The Horses of St. Mark’s

The Horses of St. Mark’s

by Lesley Sudders

I had always wanted to see Venice, and some years ago my husband and I traveled there. I had studied its history, read memoirs and travel books, and was well aware that in one week I could barely scratch the surface of that marvelous place. I thought it would be like going to any large museum: one must choose with discernment what to see, or it would all blend into a chaotic vision. This entire city is a museum.

The Horses of St Mark's

We took a brief trip one morning by vaporetto (a water taxi). The sun bounced off the water in the lagoon as we headed for the Piazza.

Someone – perhaps Napoleon – called Piazza San Marco “the drawing room of Europe.” The appellation conveys the sense of the importance of people. The absence of cars on the collection of islands that compose Venice makes the sound of human interaction, voices, and live music more notable, more important. We stopped for espresso at an outdoor cafe and watched people feeding the pigeons. I love most birds but loathe pigeons.

We enjoyed the view of St. Mark’s Basilica, our next stop. It dates to the ninth century and occupies the east side of the Piazza. Byzantine in design, its opulence has inspired many to call it the Church of Gold. Some scholars devote their lives to the study of this ancient church, its fascinating history, its incredible beauty, and its secrets. Perhaps the most tantalizing mystery revolves around the question, Who is buried in St. Mark’s tomb? No one really knows.

But I wanted to see the horses. We strolled the short distance to the Basilica.

A few years earlier, the bronze horses that had occupied the façade of the Basilica had been brought inside to protect them from the polluted air. The ones now trotting on the façade are splendid replicas.

A guide on the main floor pointed us to the stairs and told us the horses, the original ones, were not displayed to their best advantage, as they occupied a small area that was not well lighted. We climbed the stairs.

His words were lost on me. I had never seen anything more beautiful.

Of ancient and of uncertain origin, maybe Greek, maybe Roman, and of historical significance, these horses are among the great works of art in the world. Two of the horses, with their golden patina, stand forever with left front legs raised, while the other two hold the right ones up in readiness to gallop off, pulling a chariot, now lost. Their heads are finely wrought. Manes and forelocks are clipped and shaped. perhaps in the mode of their times. Each wears a collar.

MATERIAL SHOWN:
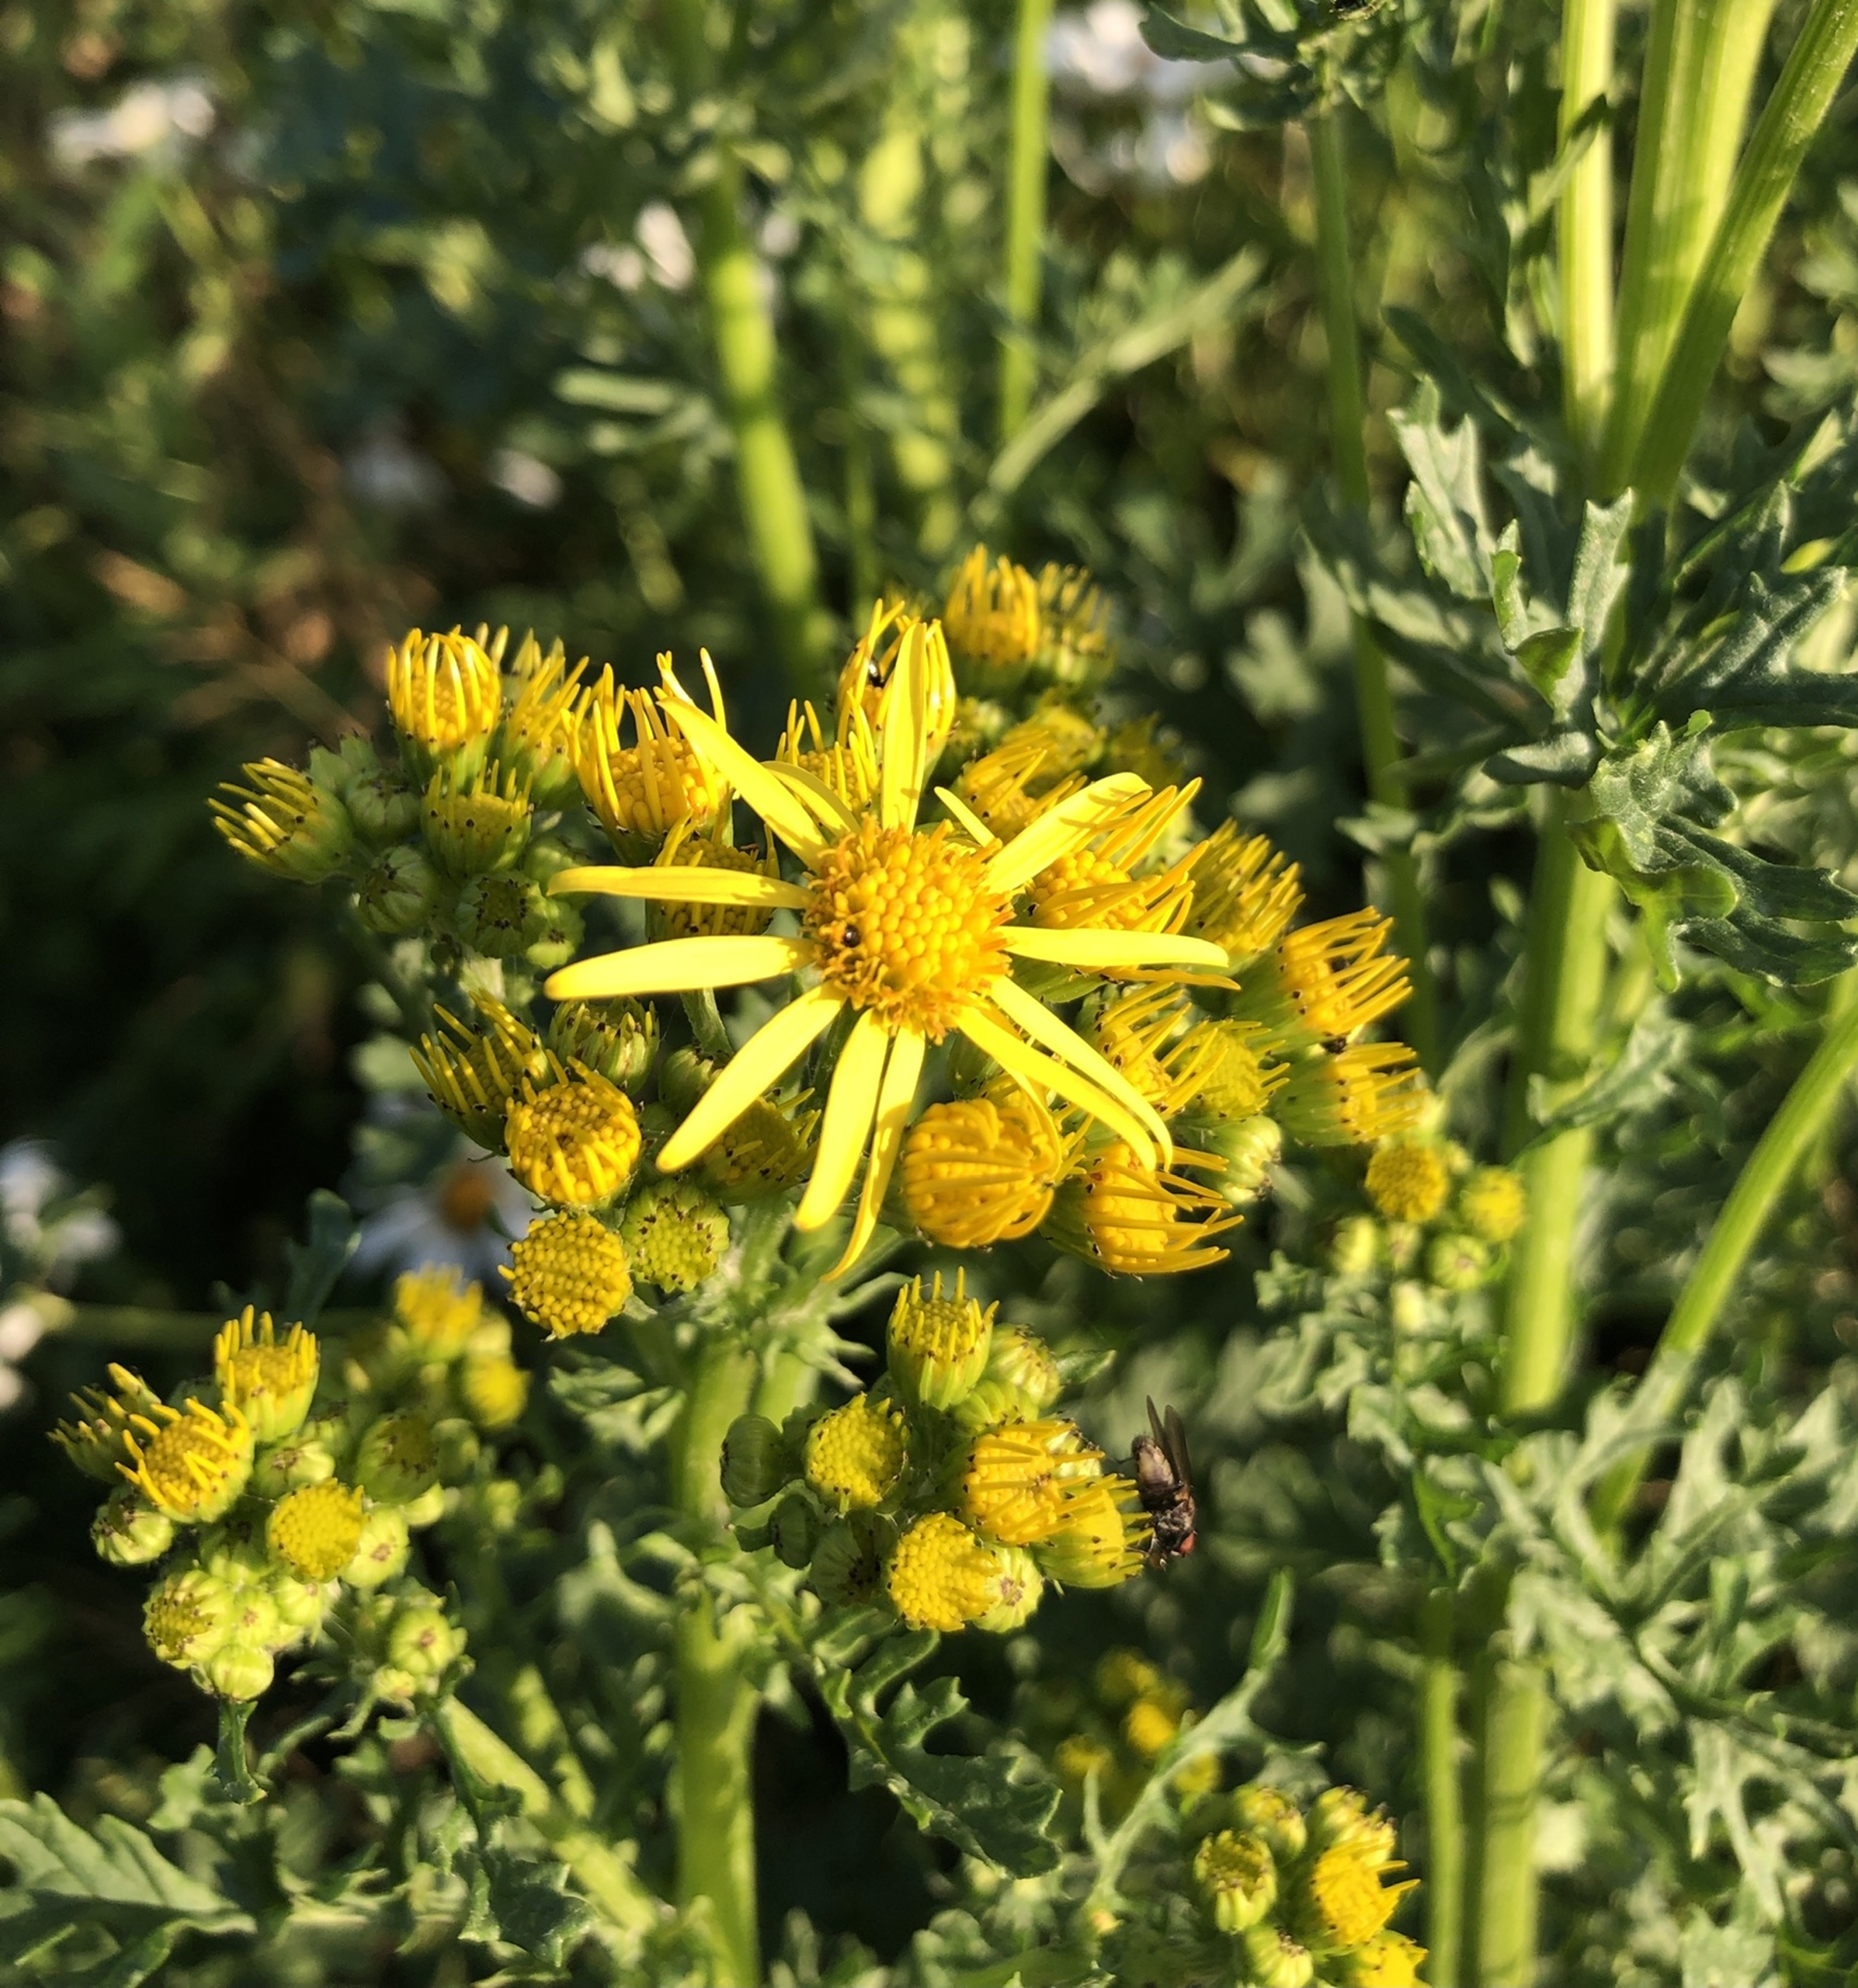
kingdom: Plantae
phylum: Tracheophyta
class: Magnoliopsida
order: Asterales
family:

OBJECTIVE 1:
In the essay on the horses of St. Mark's, why were the original bronze horses moved inside the Basilica?
OBJECTIVE 2:
Write the next part of the essay on the horses of St. Mark's, picking up right after its final sentence.
These lines have nothing to do with the essay on the horses of St. Mark's.

RESULT 1:
They were brought inside to protect them from the polluted air.

RESULT 2:
These horses had traveled from wherever they were created to Constantinople sometime before the 13th century. At that time, the horses became spoils of war as Venetian forces helped capture and sack Constantinople. The horses’ heads were lopped off so they could be loaded on a ship to Venice. The collars were later fashioned to hide the welding needed to put the heads back where they belonged.

The horses later became war trophies for Napoleon. They were on display in Paris on the Arc de Triomphe for several years before being returned to Venice.

No one knows their original purpose. Their residence now in a church, and a Christian one at that, is an accident of history and a display of Venice’s power as a city-state in times past. The horses and their chariot may represent the pinnacle of achievement and pride of some group of artisans in antiquity – or just another day of hellish slave labor at the foundry. Don’t I wish I knew! Could those metal workers have imagined the future of these creations? A Christian church? These horses predate Christianity by several centuries.

Sometimes art reflects ourselves back to us, or in an attempt to understand, we connect it to familiar things or memories. I’ve always loved horses, but these bore little resemblance to Betsy, the beloved half-Shetland mare of my childhood.

Art can also be an intellectual exercise to find meaning, such as knowing the history of a piece or the biography of the creator. More often, great art seems to speak to our emotions. We “like” a work, even if we can’t always articulate why.

But that day, something else was at work for me. Being in the presence of these pieces of bronze – mostly copper – creatures allowed some kind of direct transmission from the formless, the eternal, into a part of my brain or my heart, completely bypassing conventional religious framework.

We took our time, but eventually left. I felt peaceful. Back on the Piazza, I didn’t even mind the pigeons.

_______________
Lesley Sudders has published a mystery,
The Brodick Affair, Lesley Sudderswriting as Les Brierfield, and is at work on her next novel and several short stories. A Colorado native, she lives in Arizona with her husband and writing collaborator Eduardo Cervino (E.C. Brierfield). Follow her blog: Les Brierfield, Author. Lesley welcomes contact at lsudders@yahoo.com.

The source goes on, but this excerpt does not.